What you return must be the full listing, word for word, with no images in it.

● INFORMATION SUPPLIED:
========

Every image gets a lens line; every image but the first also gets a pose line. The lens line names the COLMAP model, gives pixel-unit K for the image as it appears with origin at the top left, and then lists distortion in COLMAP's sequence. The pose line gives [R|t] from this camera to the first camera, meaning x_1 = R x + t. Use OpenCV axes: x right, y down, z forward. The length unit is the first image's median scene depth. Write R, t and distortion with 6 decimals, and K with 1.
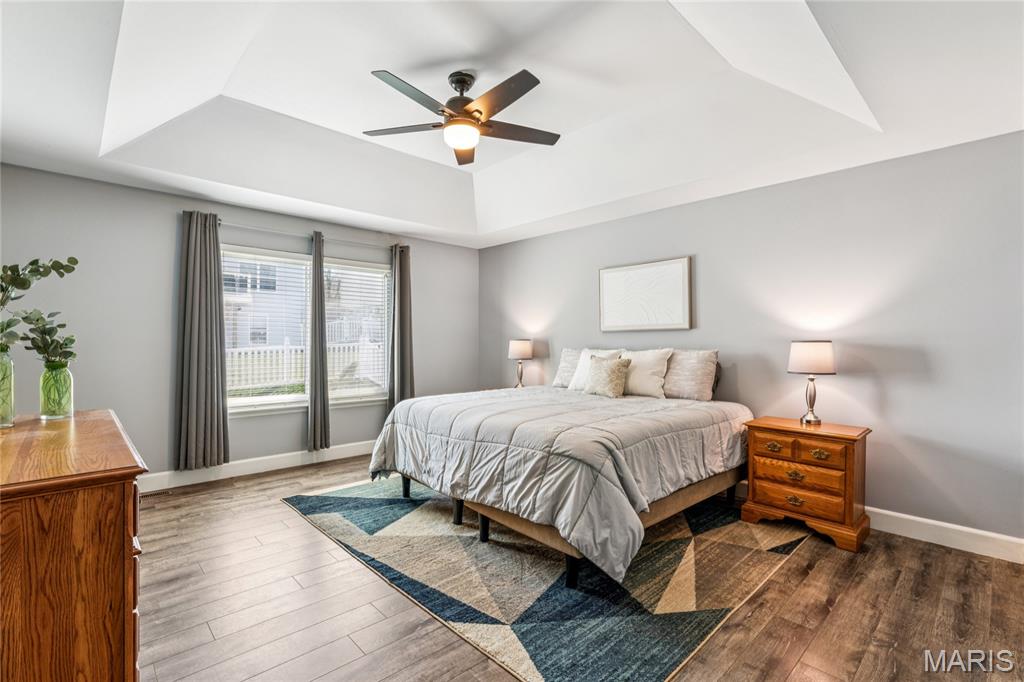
lens RADIAL K [[467.6, 0, 511.8], [0, 467.6, 344.7], [0, 0, 1]] dist [-0.000590, 0.000045]
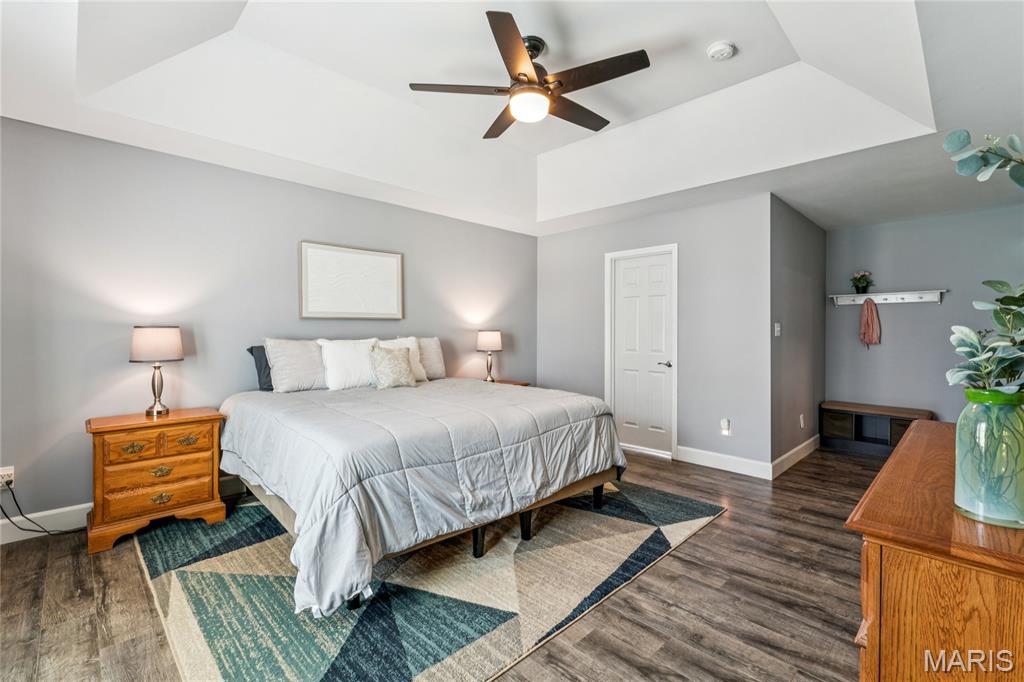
lens RADIAL K [[452.5, 0, 511.9], [0, 452.5, 336.3], [0, 0, 1]] dist [0.002834, -0.000189]
pose [[-0.023335, -0.015769, 0.999603, -0.714937], [-0.002031, 0.999874, 0.015726, -0.010221], [-0.999726, -0.001664, -0.023364, 0.760285]]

========

● TASK RESULT:
Every image gets a lens line; every image but the first also gets a pose line. The lens line names the COLMAP model, gives pixel-unit K for the image as it appears with origin at the top left, and then lists distortion in COLMAP's sequence. The pose line gives [R|t] from this camera to the first camera, meaning x_1 = R x + t. Use OpenCV axes: x right, y down, z forward. The length unit is the first image's median scene depth. Write R, t and distortion with 6 decimals, and K with 1.
lens RADIAL K [[467.6, 0, 511.8], [0, 467.6, 344.7], [0, 0, 1]] dist [-0.000590, 0.000045]
lens RADIAL K [[452.5, 0, 511.9], [0, 452.5, 336.3], [0, 0, 1]] dist [0.002834, -0.000189]
pose [[-0.023335, -0.015769, 0.999603, -0.714937], [-0.002031, 0.999874, 0.015726, -0.010221], [-0.999726, -0.001664, -0.023364, 0.760285]]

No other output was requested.